* TEXT SECTION *
········
Liz Mershon is a Certified EOS Implementer with The Profit Recipe, a South Florida-based firm of Implementers founded by Cesar Quintero. Before becoming an implementer, Liz spent more than a decade as a founding partner of a behavioral health company, helping scale the business from a single center to a nationally operating, private-equity-backed organization through two successful exits.
She first encountered EOS as a self-implementing operator, went through bootcamp in early 2022, and now works with clients across South Florida and beyond — including a client as far away as Iceland. She recommends Strety as her platform of choice.
Let’s start at the beginning. What were you doing before you became an Implementer?
I started my entrepreneurial journey in my 20s. In 2008 I was a founding member and partner of a behavioral health company. We started with one little center, grew very quickly to five, partnered, took on some private equity, and I was tasked with growing the company nationally. At that time I was wearing like 14 hats and trying to drink from the fire hose while putting out fires every day.
········
* DATASET SECTION *
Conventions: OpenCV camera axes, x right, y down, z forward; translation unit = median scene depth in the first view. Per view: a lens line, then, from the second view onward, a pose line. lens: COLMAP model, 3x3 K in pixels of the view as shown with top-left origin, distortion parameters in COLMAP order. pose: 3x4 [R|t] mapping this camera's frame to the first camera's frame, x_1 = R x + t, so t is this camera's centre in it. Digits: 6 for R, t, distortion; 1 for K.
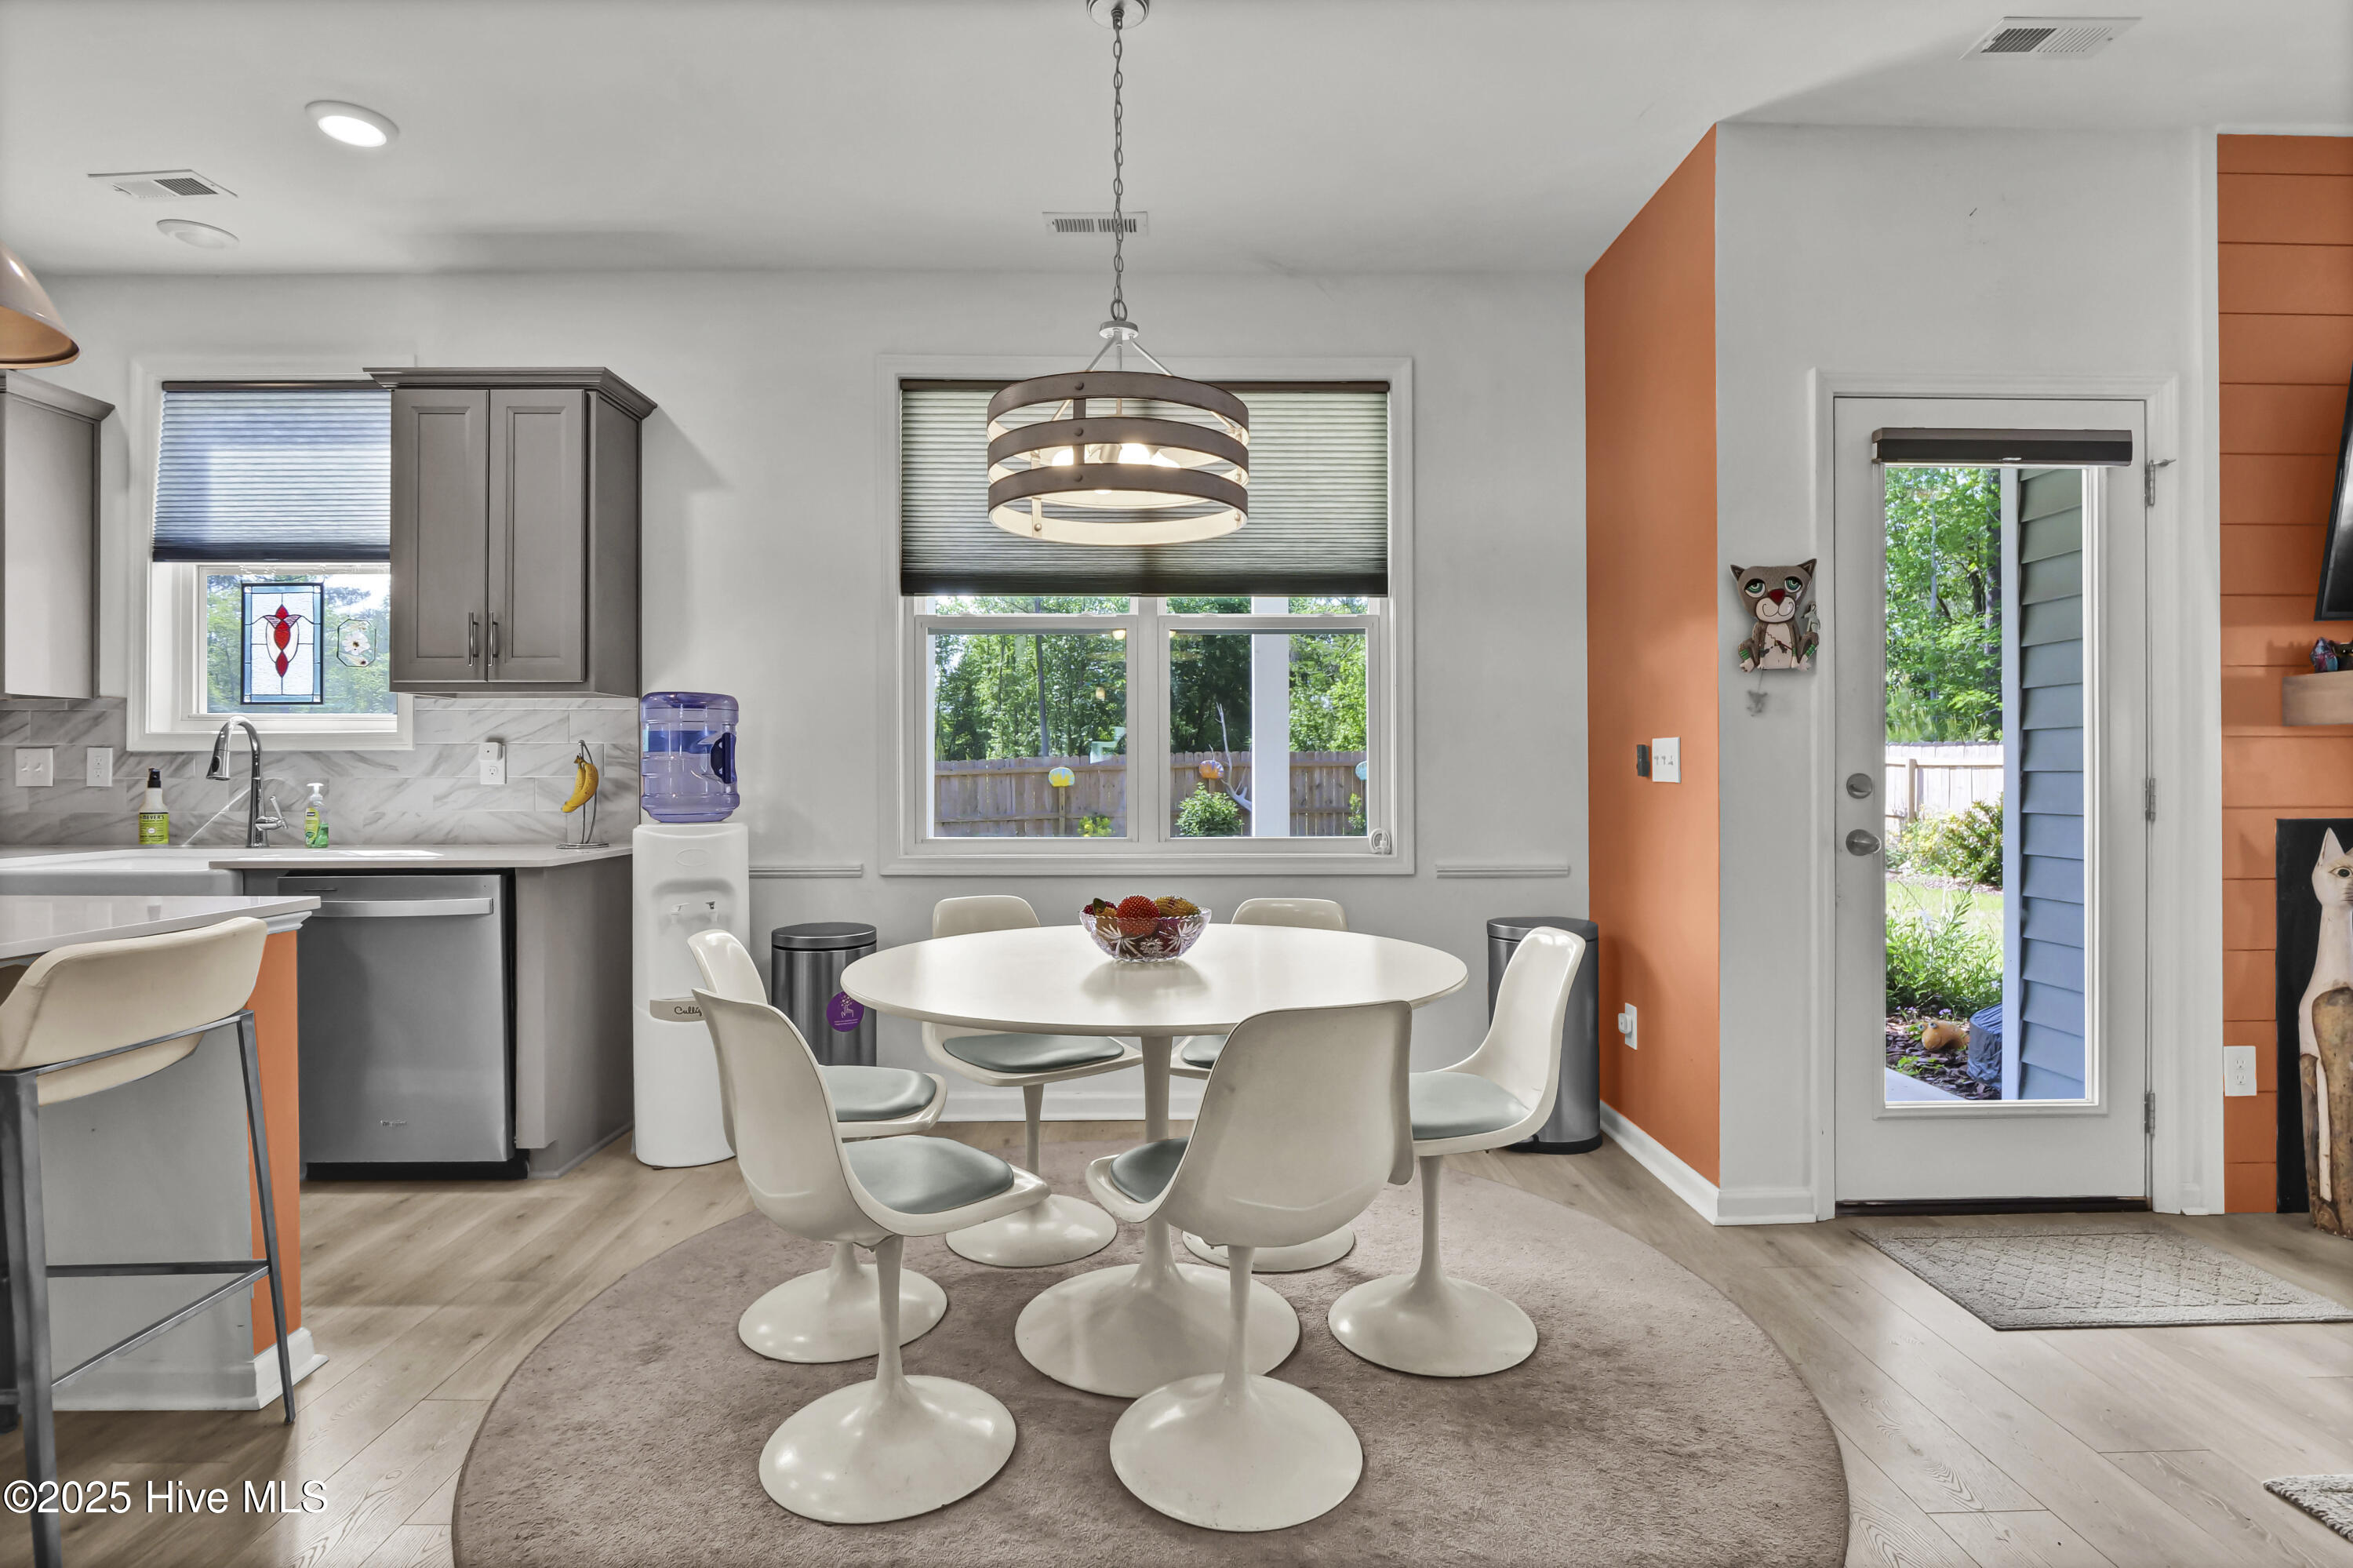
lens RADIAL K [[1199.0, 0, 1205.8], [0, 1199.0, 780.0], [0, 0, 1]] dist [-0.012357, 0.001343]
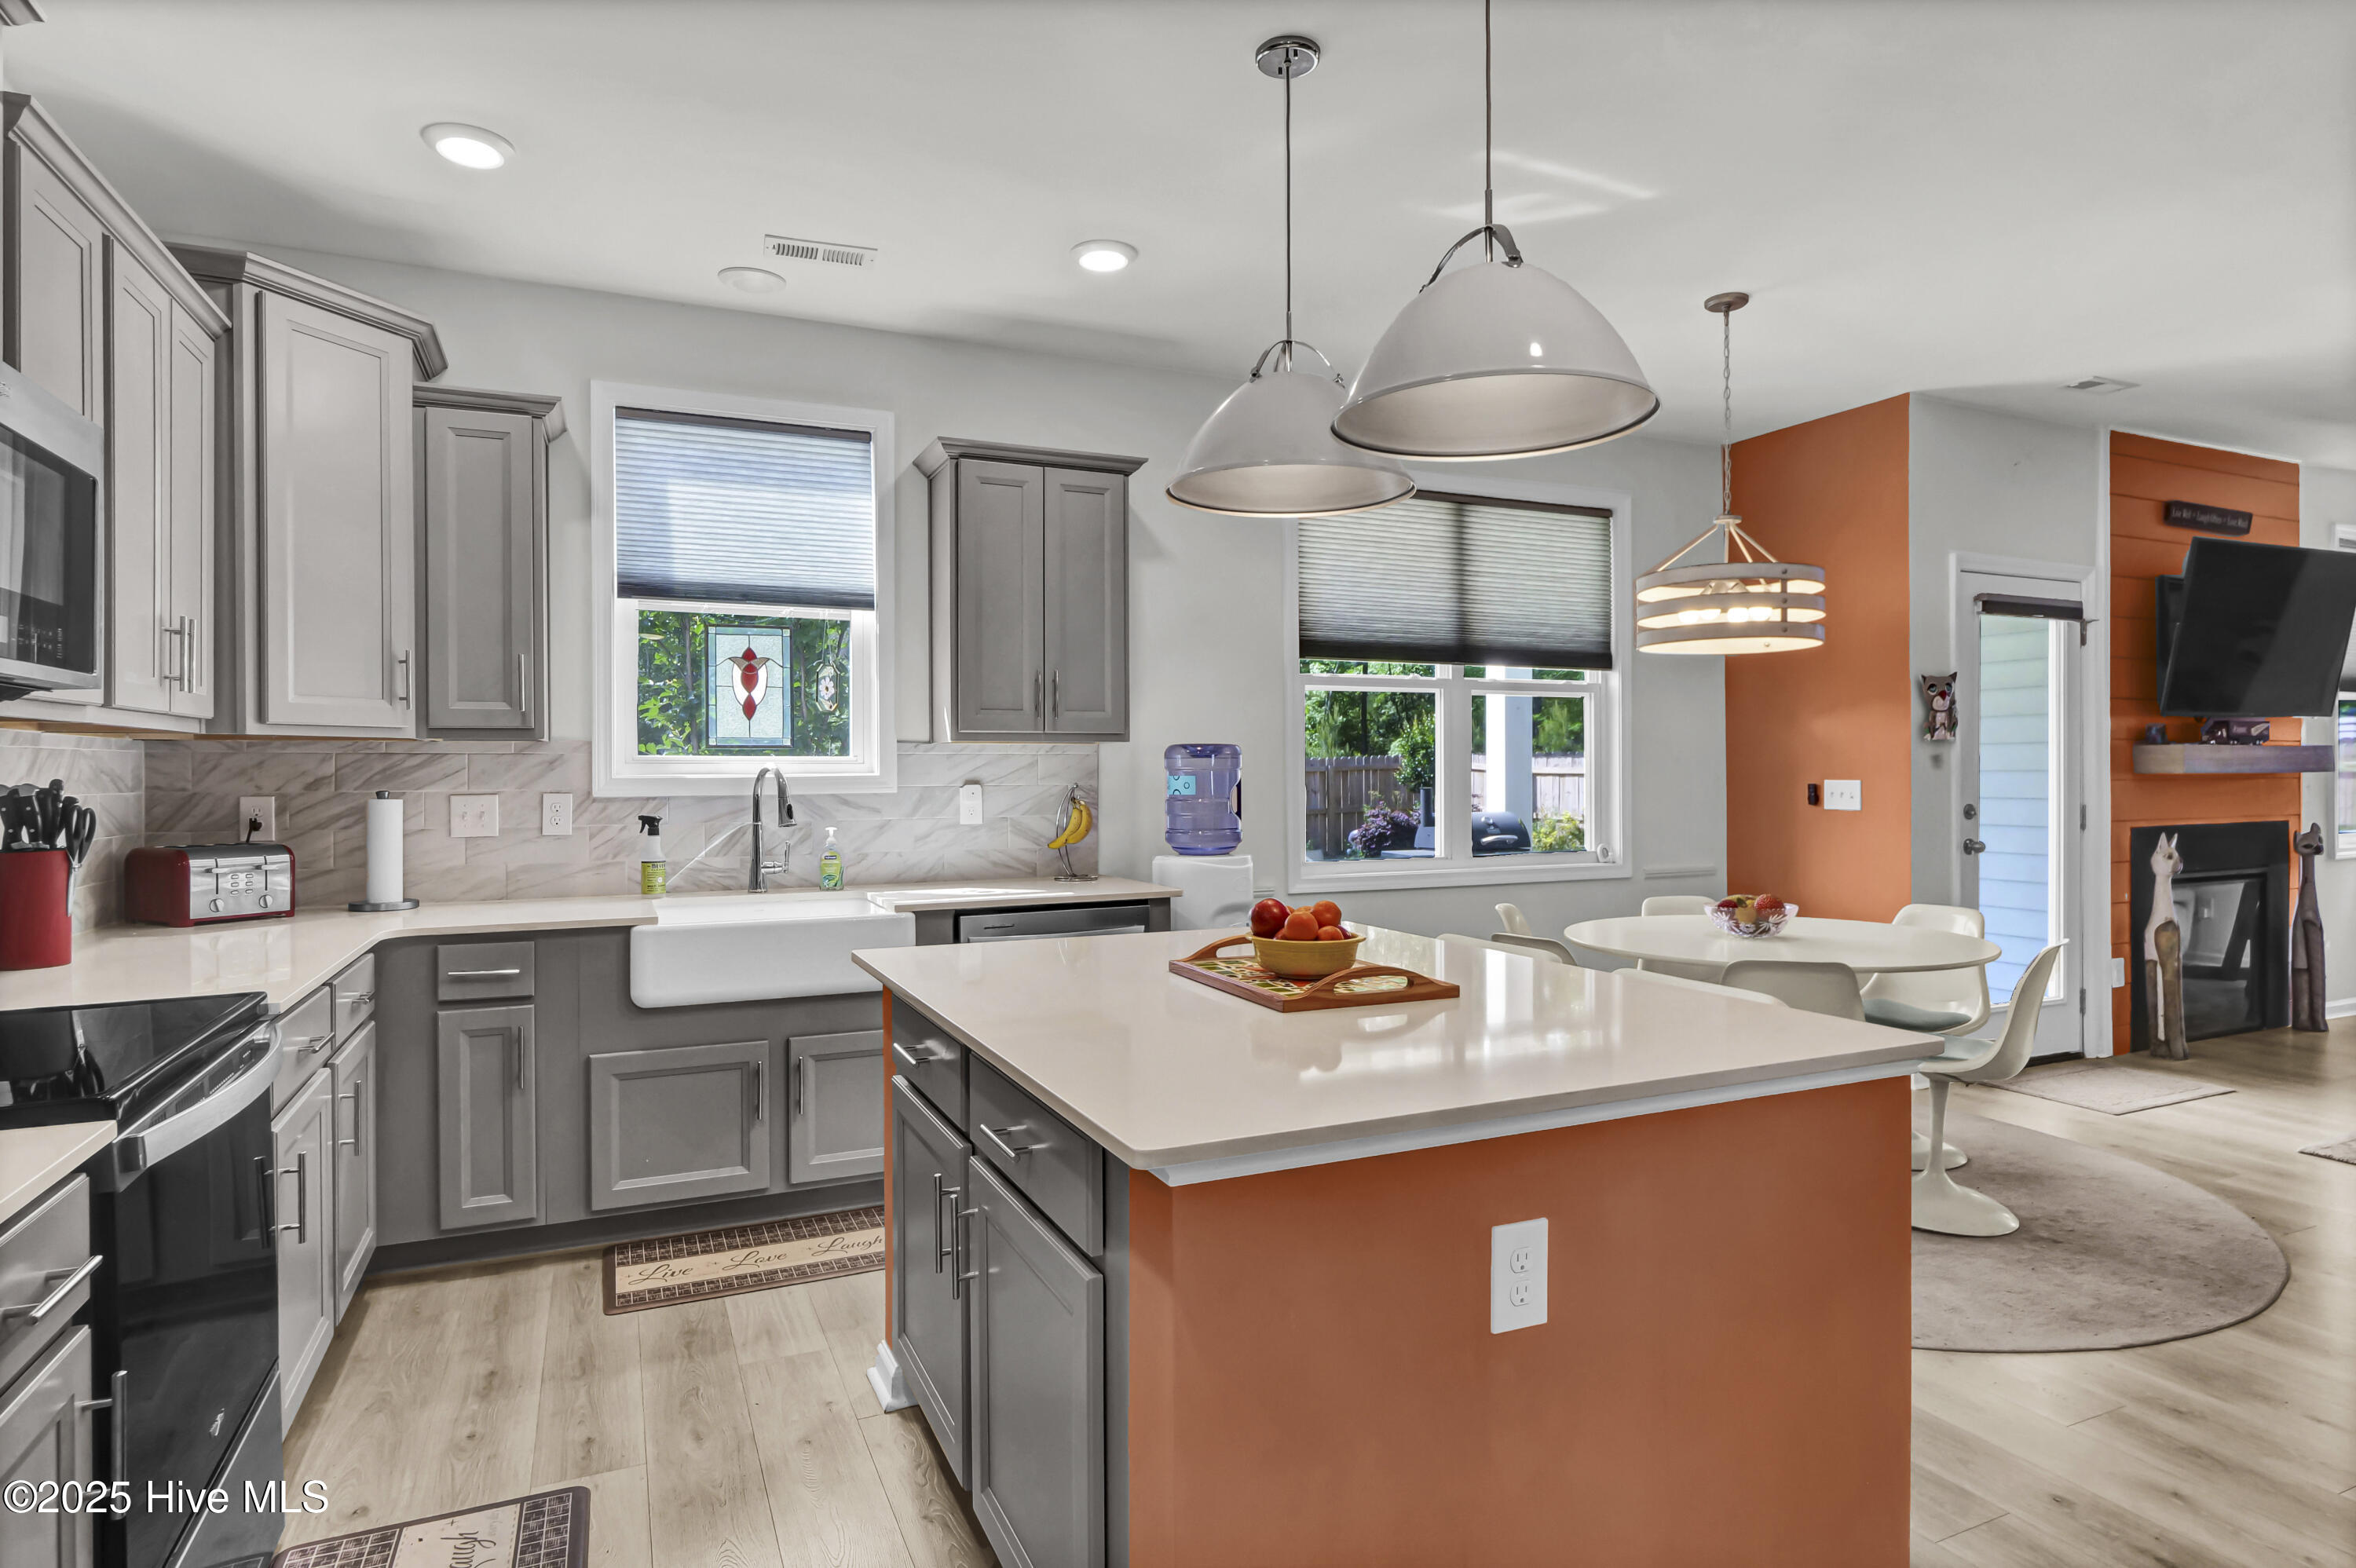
········
* ABOUT THIS EXERCISE *
Please reproduce the Liz Mershon interview word for word, starting with "I started my" and going on through "fires every day.".

* PROBLEM SOLUTION *
I started my entrepreneurial journey in my 20s. In 2008 I was a founding member and partner of a behavioral health company. We started with one little center, grew very quickly to five, partnered, took on some private equity, and I was tasked with growing the company nationally. At that time I was wearing like 14 hats and trying to drink from the fire hose while putting out fires every day.